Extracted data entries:

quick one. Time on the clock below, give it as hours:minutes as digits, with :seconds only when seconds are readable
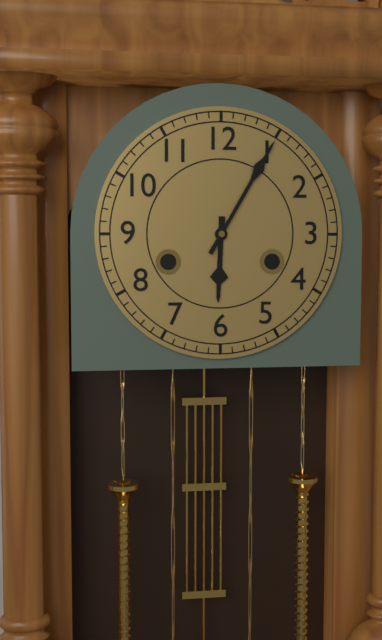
6:05
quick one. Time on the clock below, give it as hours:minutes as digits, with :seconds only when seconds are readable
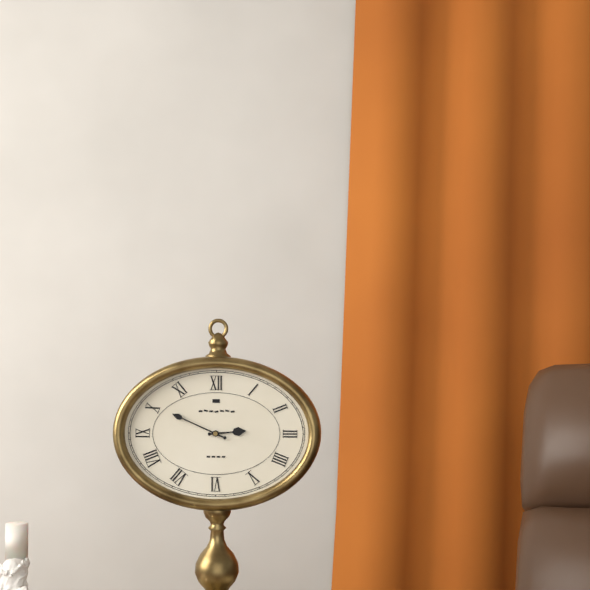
2:49
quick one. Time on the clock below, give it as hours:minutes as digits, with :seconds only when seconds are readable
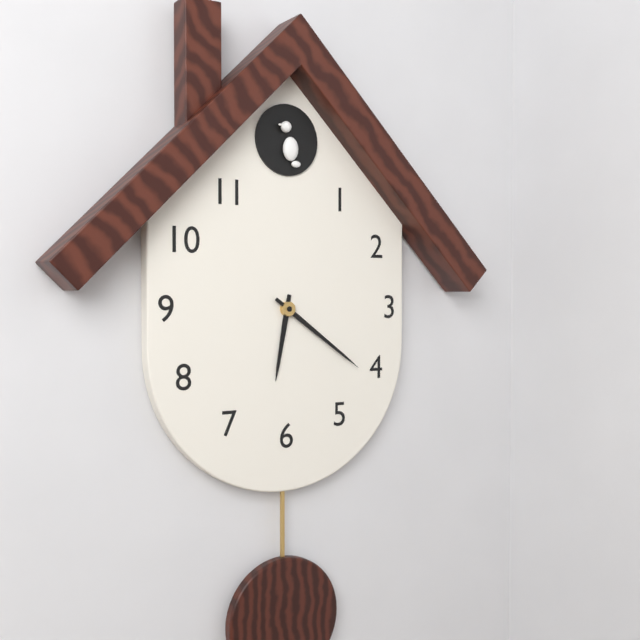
6:21
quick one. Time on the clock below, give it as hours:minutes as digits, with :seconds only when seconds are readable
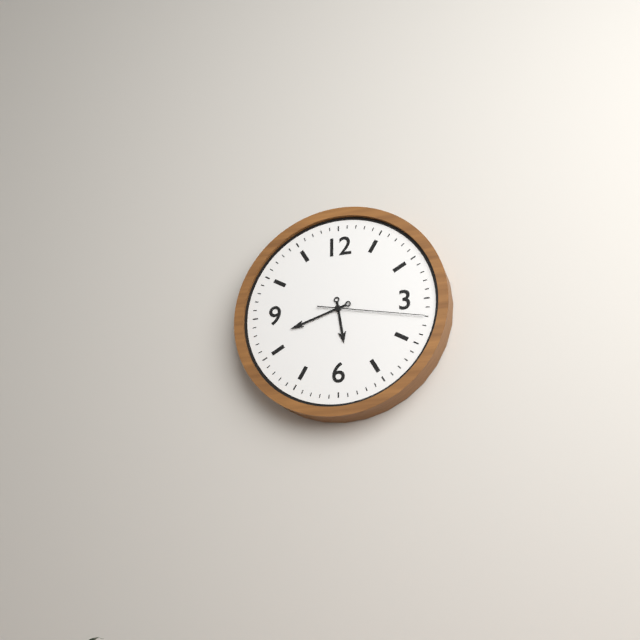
5:42:17
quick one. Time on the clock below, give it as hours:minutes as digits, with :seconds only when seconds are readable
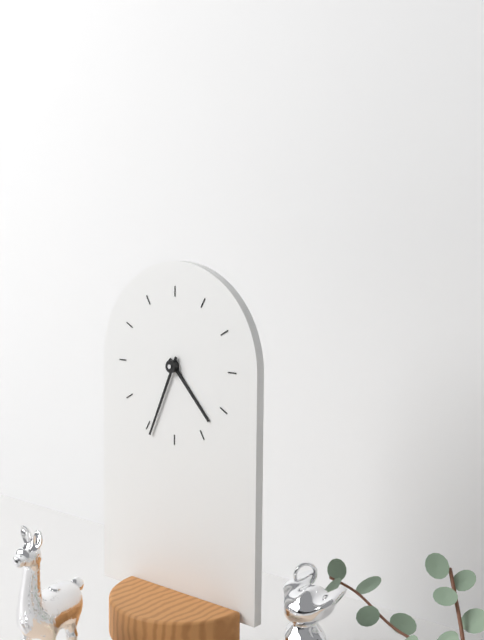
4:34
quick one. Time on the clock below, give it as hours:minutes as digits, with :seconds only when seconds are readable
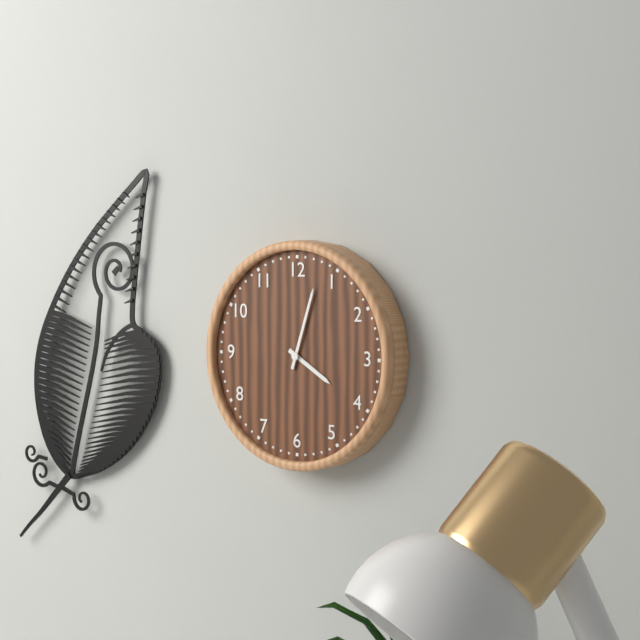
4:03
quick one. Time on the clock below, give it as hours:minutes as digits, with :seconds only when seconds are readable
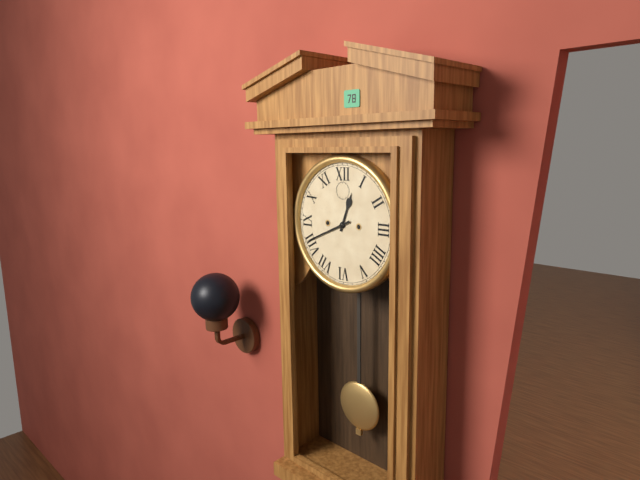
12:41
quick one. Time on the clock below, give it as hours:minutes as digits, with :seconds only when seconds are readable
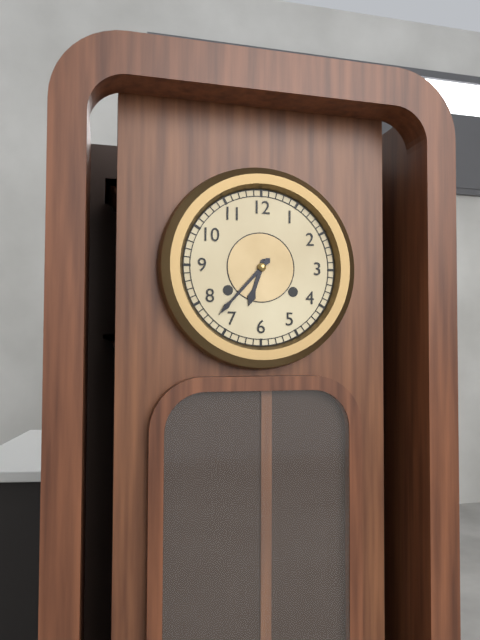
6:37
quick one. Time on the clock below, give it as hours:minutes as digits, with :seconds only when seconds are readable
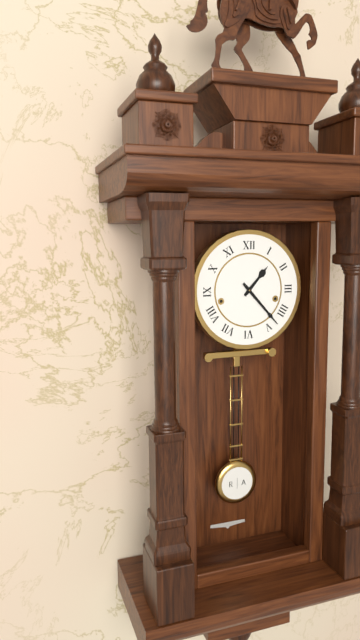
1:23
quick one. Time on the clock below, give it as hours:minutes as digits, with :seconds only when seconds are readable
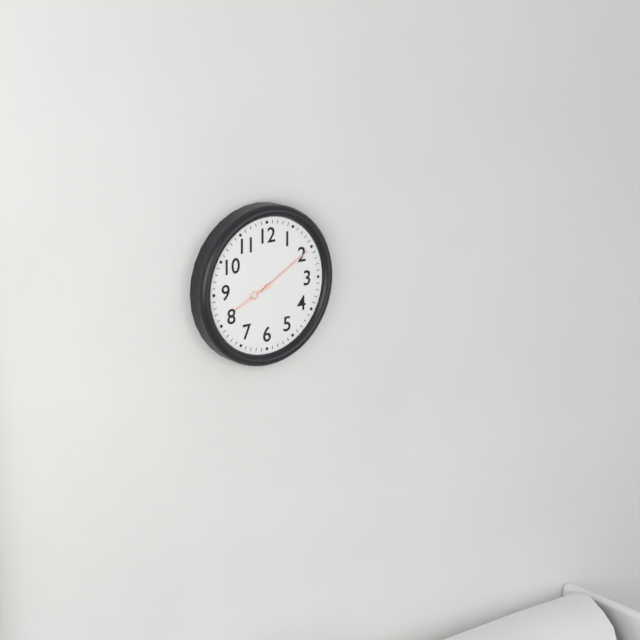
8:10
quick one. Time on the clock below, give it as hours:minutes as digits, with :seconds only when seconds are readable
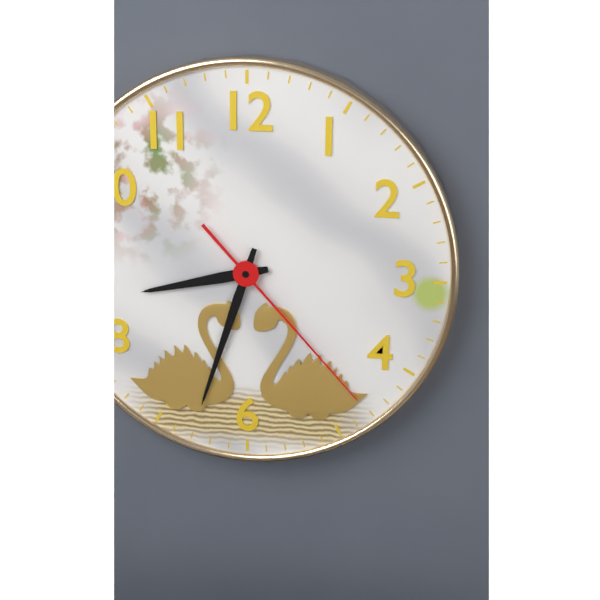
8:33:23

TO BE DONE: Please recast all the material above as a two-column CSV with the columns "request" and "answer", one row per item, each value in a single quoted field with line breaks turned into spaces. Leave the pictures out.

ANSWER TO THE PROBLEM:
request,answer
"quick one. Time on the clock below, give it as hours:minutes as digits, with :seconds only when seconds are readable","6:05"
"quick one. Time on the clock below, give it as hours:minutes as digits, with :seconds only when seconds are readable","2:49"
"quick one. Time on the clock below, give it as hours:minutes as digits, with :seconds only when seconds are readable","6:21"
"quick one. Time on the clock below, give it as hours:minutes as digits, with :seconds only when seconds are readable","5:42:17"
"quick one. Time on the clock below, give it as hours:minutes as digits, with :seconds only when seconds are readable","4:34"
"quick one. Time on the clock below, give it as hours:minutes as digits, with :seconds only when seconds are readable","4:03"
"quick one. Time on the clock below, give it as hours:minutes as digits, with :seconds only when seconds are readable","12:41"
"quick one. Time on the clock below, give it as hours:minutes as digits, with :seconds only when seconds are readable","6:37"
"quick one. Time on the clock below, give it as hours:minutes as digits, with :seconds only when seconds are readable","1:23"
"quick one. Time on the clock below, give it as hours:minutes as digits, with :seconds only when seconds are readable","8:10"
"quick one. Time on the clock below, give it as hours:minutes as digits, with :seconds only when seconds are readable","8:33:23"